Copy the text of every row below line for line, without changing anything, and leave the pictures out.

## Data provided
>>

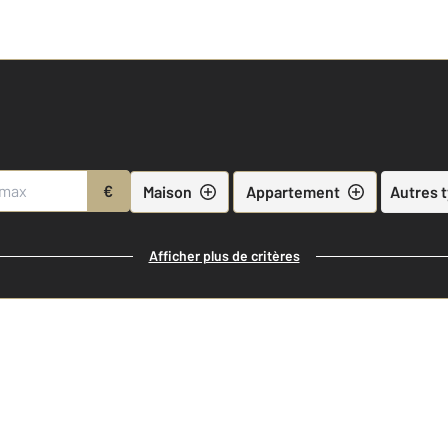
€
Maison
Appartement
Autres 
Afficher plus de critères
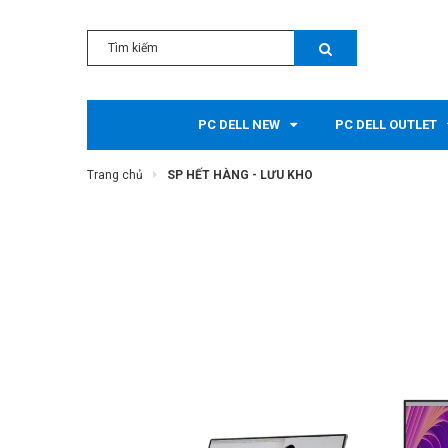
PC DELL NEW
PC DELL OUTLET
Trang chủ
SP HẾT HÀNG - LƯU KHO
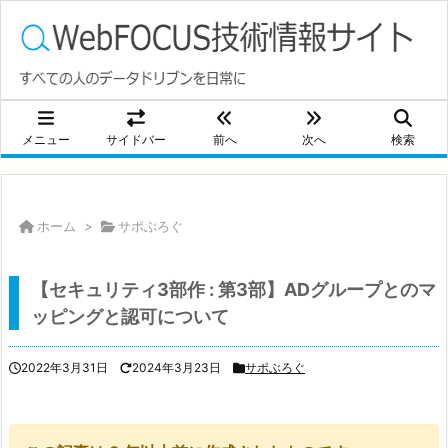
メニュー
サイドバー
前へ
次へ
検索
ホーム
>
サポぶろぐ
【セキュリティ3部作 : 第3部】ADグループとのマ
ッピングと認可について
2022年3月31日
2024年3月23日
サポぶろぐ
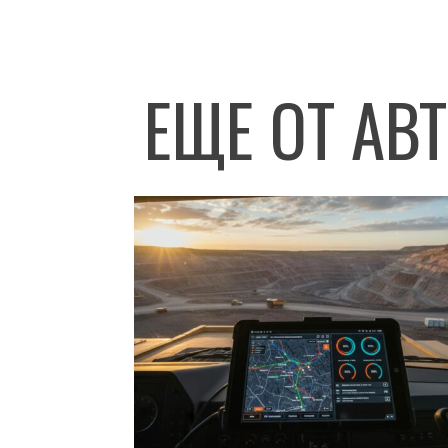
ЕЩЕ ОТ АВ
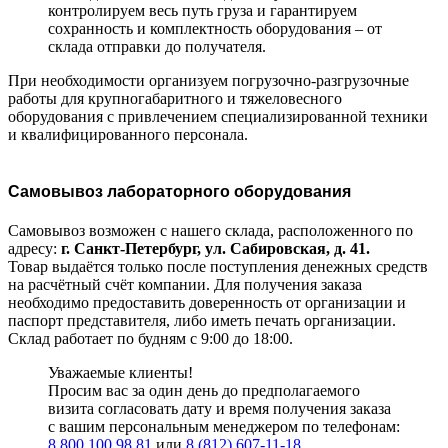
контролируем весь путь груза и гарантируем
сохранность и комплектность оборудования – от
склада отправки до получателя.
При необходимости организуем погрузочно-разгрузочные
работы для крупногабаритного и тяжеловесного
оборудования с привлечением специализированной техники
и квалифицированного персонала.
Самовывоз лабораторного оборудования
Самовывоз возможен с нашего склада, расположенного по
адресу:
г. Санкт-Петербург, ул. Сабировская, д. 41.
Товар выдаётся только после поступления денежных средств
на расчётный счёт компании. Для получения заказа
необходимо предоставить доверенность от организации и
паспорт представителя, либо иметь печать организации.
Склад работает по будням с 9:00 до 18:00.
Уважаемые клиенты!
Просим вас за один день до предполагаемого
визита согласовать дату и время получения заказа
с вашим персональным менеджером по телефонам:
8 800 100 98 81
или
8 (812) 607-11-18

<<

## Your response
€
Maison
Appartement
Autres 
Afficher plus de critères
PC DELL NEW
PC DELL OUTLET
Trang chủ
SP HẾT HÀNG - LƯU KHO
メニュー
サイドバー
前へ
次へ
検索
ホーム
>
サポぶろぐ
【セキュリティ3部作 : 第3部】ADグループとのマ
ッピングと認可について
2022年3月31日
2024年3月23日
サポぶろぐ
ЕЩЕ ОТ АВ
контролируем весь путь груза и гарантируем
сохранность и комплектность оборудования – от
склада отправки до получателя.
При необходимости организуем погрузочно-разгрузочные
работы для крупногабаритного и тяжеловесного
оборудования с привлечением специализированной техники
и квалифицированного персонала.
Самовывоз лабораторного оборудования
Самовывоз возможен с нашего склада, расположенного по
адресу:
г. Санкт-Петербург, ул. Сабировская, д. 41.
Товар выдаётся только после поступления денежных средств
на расчётный счёт компании. Для получения заказа
необходимо предоставить доверенность от организации и
паспорт представителя, либо иметь печать организации.
Склад работает по будням с 9:00 до 18:00.
Уважаемые клиенты!
Просим вас за один день до предполагаемого
визита согласовать дату и время получения заказа
с вашим персональным менеджером по телефонам:
8 800 100 98 81
или
8 (812) 607-11-18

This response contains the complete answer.